Benoît Gouin ne cache pas que de boucler le chapitre de «L’heure bleue», qui s’est étalé sur cinq ans, lui chavire un peu le cœur.

«Ç’a été un projet très excitant et exigeant, avance-t-il. Dès le départ, nos personnages étaient plongés dans le deuil d’un enfant. Ça se passait toujours dans des zones lourdes, comme je les appelle. Pour moi, ç’a été un défi de jouer ce personnage, et je suis très content du résultat. En tant que comédien, c’est une expérience très importante. Dans ma carrière, c’est l’un des personnages importants que j’aurai été appelé à jouer. Surtout que c’est une continuité, sur cinq ans. Avoir un rôle aussi important demande un travail particulier. Aujourd’hui, ça se termine, c’est la fin d’un cycle... Mais, comme tout est cyclique, c’est normal.»

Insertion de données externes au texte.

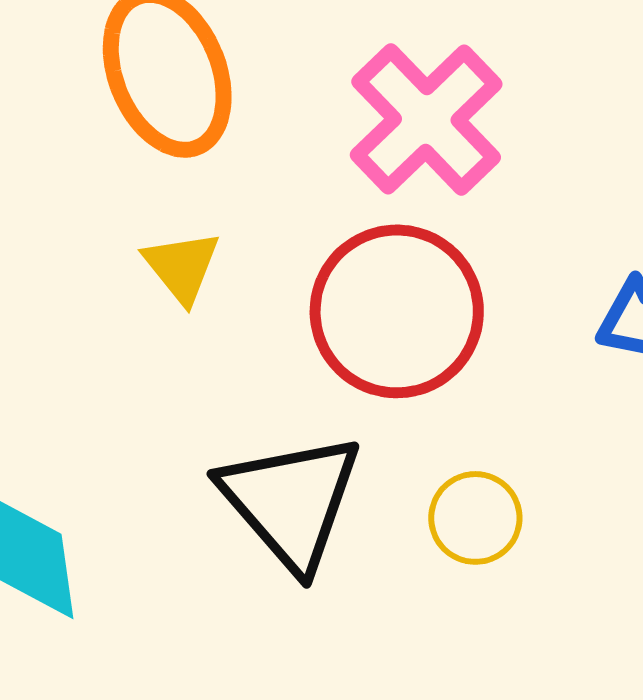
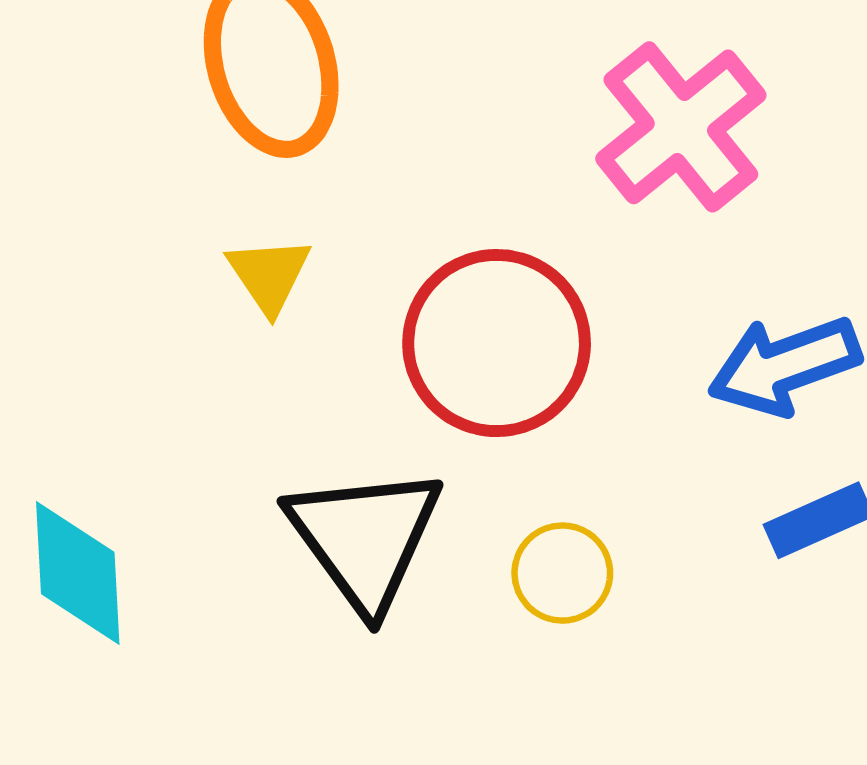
pink cross: (426, 120) -> (681, 127), moved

On verra aussi Benoît Gouin dans la deuxième saison de «La faille», sur Club illico cet automne, et l’acteur a tourné dans deux films pendant la pandémie, «18 trous», de Louis Godbout, et «Crépuscule pour un tueur», de Raymond St-Jean.

  • La cinquième et dernière saison de «L’heure bleue» sera présentée dès septembre à TVA. Les quatre premières saisons sont disponibles sur TVA+ (tvaplus.ca).